Low-Complexity Policy Tessellations in Structured Markov Decision Processes
Researchers propose a novel approach to reinforcement learning that approximates optimal policies through geometric tessellations rather than high-dimensional value functions. The method demonstrates superior performance in structured decision problems like inventory control and queue admission, with faster error decay and greater stability compared to traditional RL baselines.
This research represents a meaningful theoretical advance in how machine learning systems can approach decision-making problems. Rather than following the conventional path of approximating complex value functions in high-dimensional spaces, the authors identify that optimal policies exhibit simpler geometric structures that can be directly modeled as decision boundaries or tessellations. This geometric insight has practical implications for algorithm design and computational efficiency.
The work builds on established understanding of Markov decision processes while introducing a fresh perspective on policy representation. By decomposing policy loss into components related to action margins and indifference boundaries, the researchers provide interpretable explanations for where approximation errors concentrate. This analytical framework helps explain why traditional approaches often struggle near decision boundaries where the agent is uncertain between actions.

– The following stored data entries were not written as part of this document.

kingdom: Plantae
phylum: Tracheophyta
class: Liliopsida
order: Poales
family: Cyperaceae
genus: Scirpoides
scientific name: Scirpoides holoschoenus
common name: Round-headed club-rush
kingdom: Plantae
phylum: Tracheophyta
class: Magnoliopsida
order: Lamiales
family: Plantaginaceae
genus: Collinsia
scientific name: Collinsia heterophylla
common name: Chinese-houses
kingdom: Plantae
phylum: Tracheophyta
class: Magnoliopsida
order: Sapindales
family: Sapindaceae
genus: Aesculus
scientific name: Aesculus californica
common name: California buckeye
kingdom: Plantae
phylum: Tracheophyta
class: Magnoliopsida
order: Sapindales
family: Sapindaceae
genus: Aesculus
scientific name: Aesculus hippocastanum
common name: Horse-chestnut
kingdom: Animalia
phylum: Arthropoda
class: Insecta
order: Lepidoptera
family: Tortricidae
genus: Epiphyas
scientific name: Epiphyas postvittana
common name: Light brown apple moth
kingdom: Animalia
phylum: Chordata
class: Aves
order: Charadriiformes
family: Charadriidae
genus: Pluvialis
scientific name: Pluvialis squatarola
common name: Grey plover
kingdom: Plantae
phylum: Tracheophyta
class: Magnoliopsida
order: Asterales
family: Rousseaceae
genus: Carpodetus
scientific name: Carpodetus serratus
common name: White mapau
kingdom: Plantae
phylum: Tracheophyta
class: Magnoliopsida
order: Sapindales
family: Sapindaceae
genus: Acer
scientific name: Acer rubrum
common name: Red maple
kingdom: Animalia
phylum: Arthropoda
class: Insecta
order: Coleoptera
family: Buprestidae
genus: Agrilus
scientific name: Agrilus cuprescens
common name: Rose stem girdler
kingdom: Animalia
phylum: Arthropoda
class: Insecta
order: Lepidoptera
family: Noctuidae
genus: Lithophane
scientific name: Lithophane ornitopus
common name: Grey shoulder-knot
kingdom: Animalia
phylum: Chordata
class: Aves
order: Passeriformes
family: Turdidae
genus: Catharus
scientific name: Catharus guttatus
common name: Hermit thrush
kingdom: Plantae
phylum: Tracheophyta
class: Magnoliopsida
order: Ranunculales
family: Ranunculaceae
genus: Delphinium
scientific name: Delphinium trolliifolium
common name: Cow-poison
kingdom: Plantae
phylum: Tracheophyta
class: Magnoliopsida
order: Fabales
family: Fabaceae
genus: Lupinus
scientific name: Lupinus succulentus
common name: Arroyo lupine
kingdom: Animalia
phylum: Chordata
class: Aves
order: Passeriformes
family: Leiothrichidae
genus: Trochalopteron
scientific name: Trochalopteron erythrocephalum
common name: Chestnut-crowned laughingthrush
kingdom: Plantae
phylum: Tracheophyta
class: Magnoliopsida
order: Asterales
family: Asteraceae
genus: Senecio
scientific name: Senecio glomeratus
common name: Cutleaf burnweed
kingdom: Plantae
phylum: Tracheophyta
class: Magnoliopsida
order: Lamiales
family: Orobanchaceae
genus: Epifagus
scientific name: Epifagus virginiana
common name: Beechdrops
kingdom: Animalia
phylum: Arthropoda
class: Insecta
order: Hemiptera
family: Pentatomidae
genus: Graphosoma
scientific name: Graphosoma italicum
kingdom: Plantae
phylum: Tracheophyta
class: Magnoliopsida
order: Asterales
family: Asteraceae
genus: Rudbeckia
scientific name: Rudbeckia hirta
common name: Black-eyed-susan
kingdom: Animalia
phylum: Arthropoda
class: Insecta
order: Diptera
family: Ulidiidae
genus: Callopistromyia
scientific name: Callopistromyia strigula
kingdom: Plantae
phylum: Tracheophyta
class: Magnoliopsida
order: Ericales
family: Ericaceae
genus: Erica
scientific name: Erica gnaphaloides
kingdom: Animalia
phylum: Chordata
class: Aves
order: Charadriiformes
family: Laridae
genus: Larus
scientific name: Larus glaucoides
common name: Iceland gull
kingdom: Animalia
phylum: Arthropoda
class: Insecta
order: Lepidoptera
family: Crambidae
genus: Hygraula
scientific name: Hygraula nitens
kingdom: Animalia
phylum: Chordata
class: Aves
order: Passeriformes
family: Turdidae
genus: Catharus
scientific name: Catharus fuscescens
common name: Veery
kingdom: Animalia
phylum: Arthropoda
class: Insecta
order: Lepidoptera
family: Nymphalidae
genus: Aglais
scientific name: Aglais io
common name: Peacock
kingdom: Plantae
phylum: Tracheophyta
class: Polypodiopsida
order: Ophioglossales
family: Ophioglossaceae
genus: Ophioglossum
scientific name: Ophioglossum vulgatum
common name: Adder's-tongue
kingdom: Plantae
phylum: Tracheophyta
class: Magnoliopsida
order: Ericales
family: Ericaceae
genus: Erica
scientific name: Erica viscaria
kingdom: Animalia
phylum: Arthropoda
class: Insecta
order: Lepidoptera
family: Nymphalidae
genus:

The experimental validation on inventory control and queue admission problems demonstrates tangible benefits: lower policy error rates, smaller value gaps, faster convergence, and improved stability. These aren't theoretical advantages but practical improvements that matter for real-world applications. Inventory optimization and queue management represent significant operational challenges across industries, making this validation particularly relevant.
The implications extend beyond these specific domains. Any structured decision problem with geometric properties—including resource allocation, network routing, and financial trading—could potentially benefit from boundary-based policy approximation. The approach may be especially valuable in settings where computational resources are constrained or where interpretability matters, since policy regions are inherently more interpretable than opaque value functions.
- →Optimal policies in structured MDPs exhibit simpler geometric tessellation structures than the value functions they induce, enabling more direct approximation methods.
- →Policy-loss decomposition identifies that approximation errors concentrate near indifference boundaries where action margins are small, explaining RL baseline shortcomings.
- →Boundary-based policy learning outperforms traditional RL on inventory control and queue admission tasks with faster convergence and greater stability.
- →The geometric policy representation provides interpretability advantages over value-function approaches by directly modeling decision regions.
- →The framework potentially extends to diverse structured decision problems including resource allocation, routing, and financial optimization.